The state takes its name from the Ohio River. The name originated from the Seneca language word ohiːyo', meaning "great river" or "large creek". Partitioned from the Northwest Territory, the state was admitted to the Union as the 17th state (and the first under the Northwest Ordinance) on March 1, 1803. Ohio is historically known as the "Buckeye State" after its Ohio buckeye trees, and Ohioans are also known as "Buckeyes".
The government of Ohio is composed of the executive branch, led by the Governor; the legislative branch, which comprises the Ohio General Assembly; and the judicial branch, which is led by the state Supreme Court. Ohio occupies 16 seats in the United States House of Representatives. Ohio is known for its status as both a swing state and a bellwether in national elections. Six Presidents of the United States have been elected who had Ohio as their home state.

AIM:
Translate this sentence from the passage about Ohio into Spanish: "Ohio occupies 16 seats in the United States House of Representatives." The listing has nothing to do with the passage about Ohio.

EXTRACTED MATERIAL:
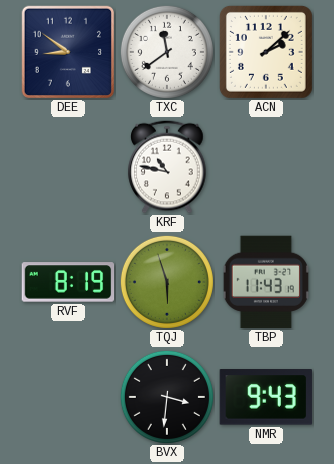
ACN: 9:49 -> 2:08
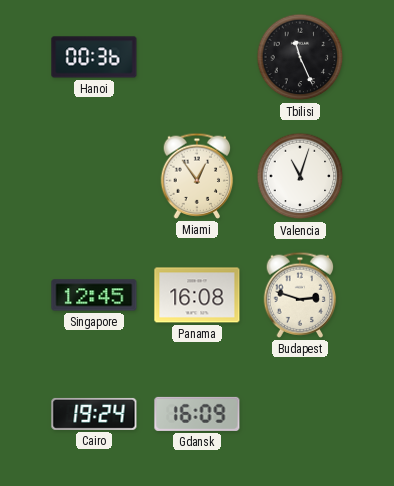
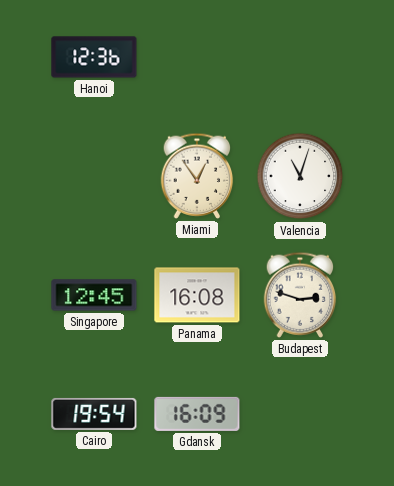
Hanoi: 00:36 -> 12:36
Tbilisi: 11:26 -> none
Cairo: 19:24 -> 19:54
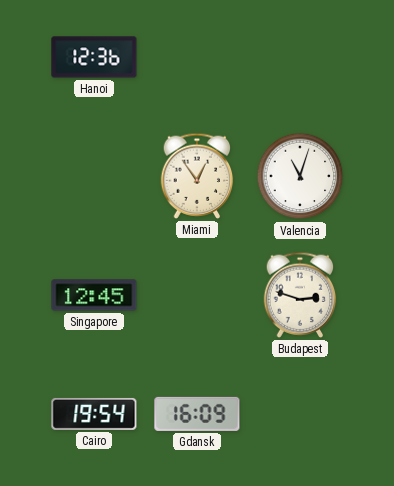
Panama: 16:08 -> none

THE COMPLETED TASK:
Ohio ocupa 16 escaños en la Cámara de Representantes de los Estados Unidos.